» **Problem details**: Leaving the pictures aside, transcribe the data below exactly.

» **The data**:
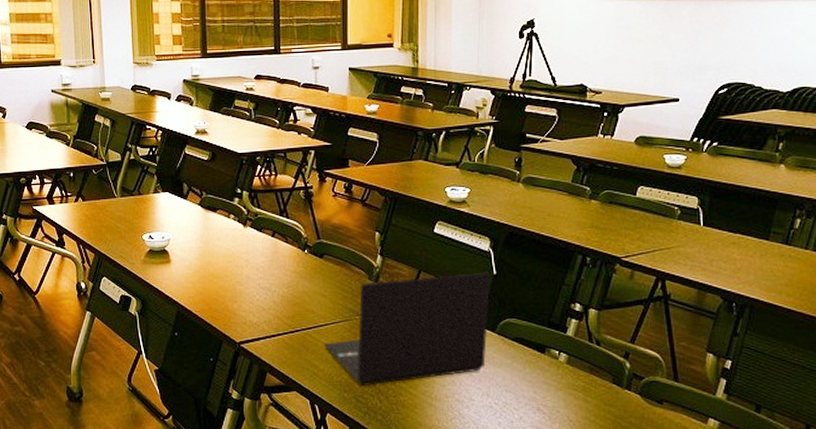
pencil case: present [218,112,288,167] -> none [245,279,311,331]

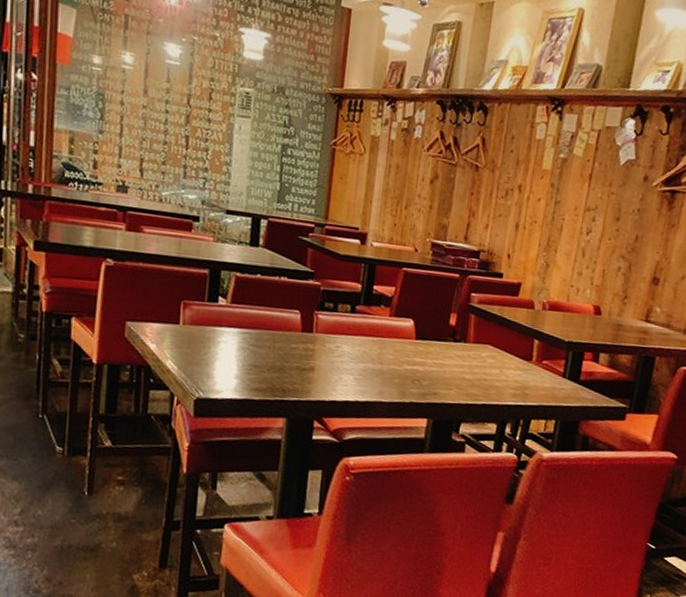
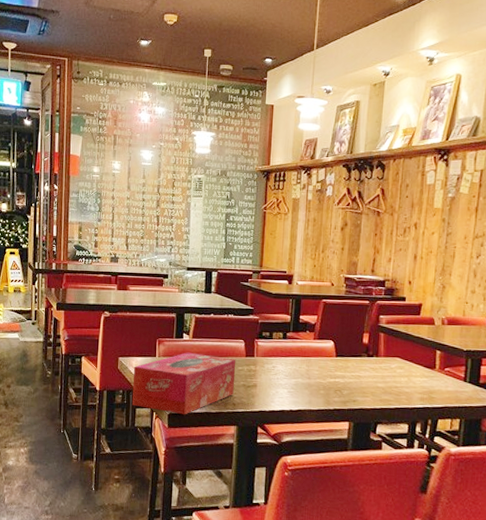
tissue box: none [143,321,289,402] -> present [131,352,236,415]

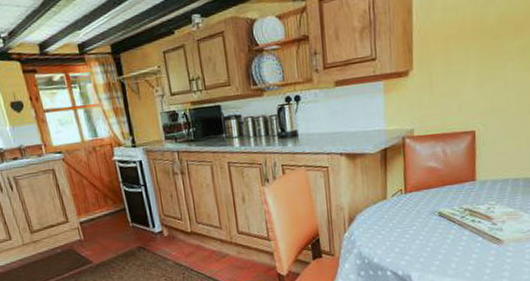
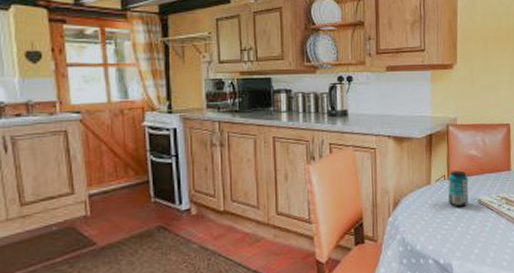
beverage can: none [405,183,428,221] -> present [448,170,469,208]

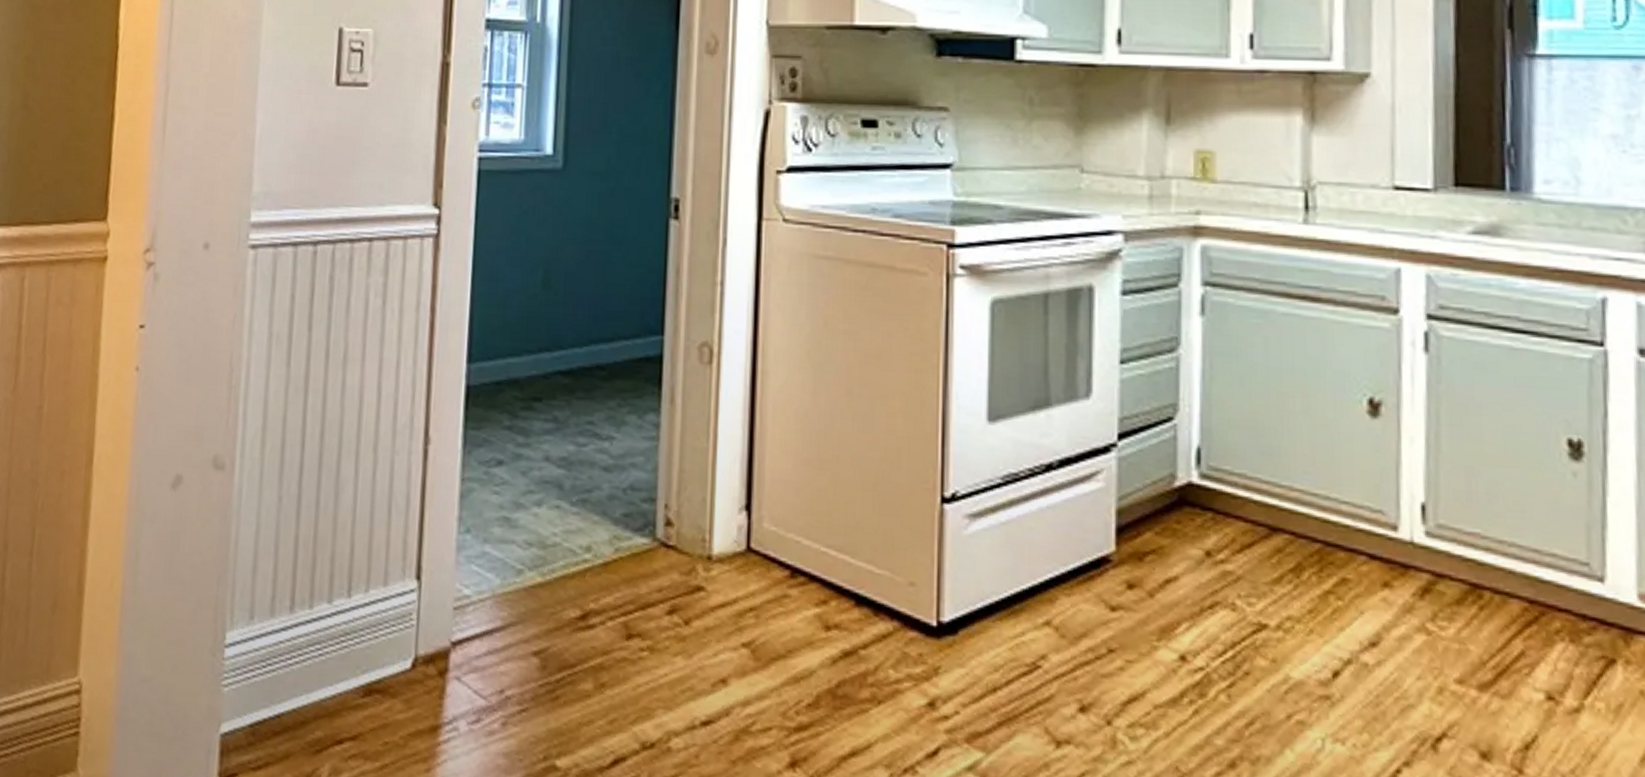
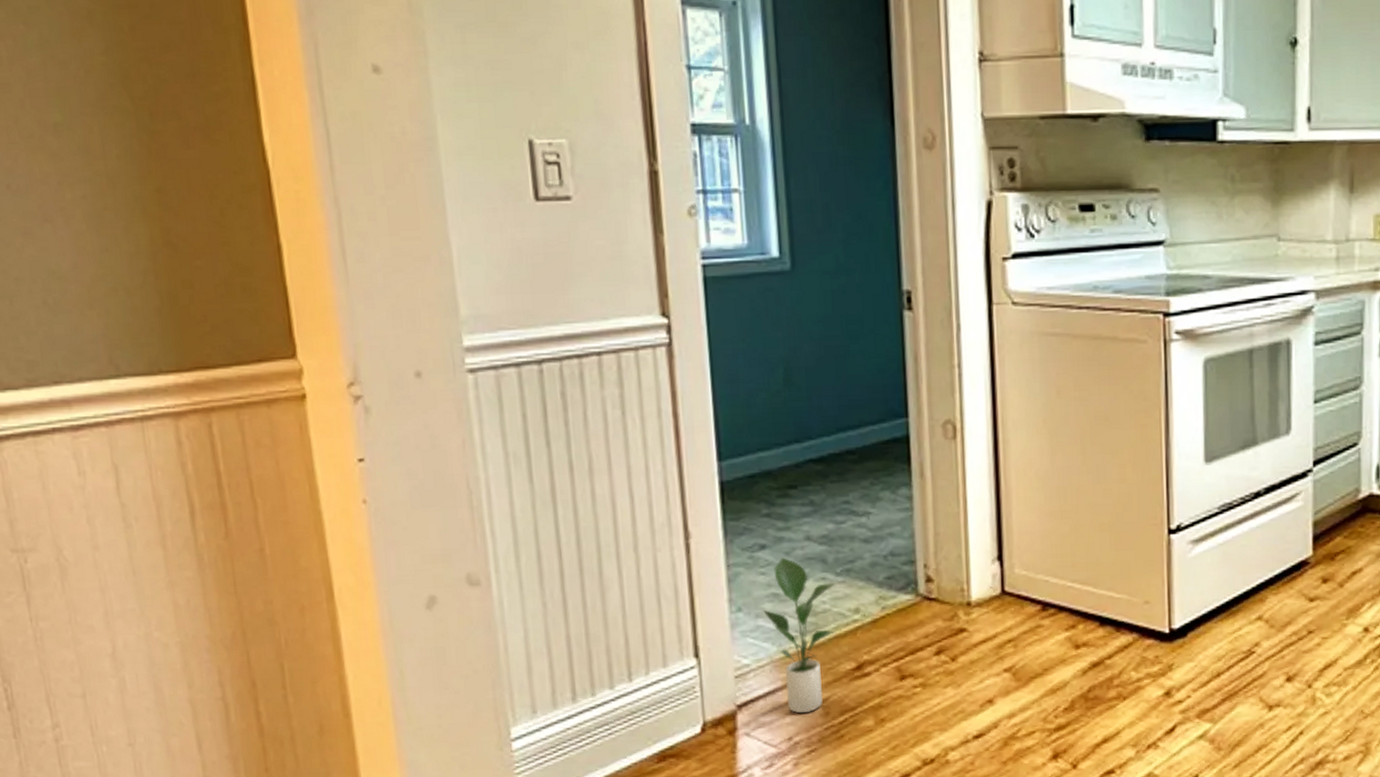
potted plant: none [491,477,570,663] -> present [763,557,836,714]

» **Exercise response**:
pencil case: present [218,112,288,167] -> none [245,279,311,331]

tissue box: none [143,321,289,402] -> present [131,352,236,415]

beverage can: none [405,183,428,221] -> present [448,170,469,208]

potted plant: none [491,477,570,663] -> present [763,557,836,714]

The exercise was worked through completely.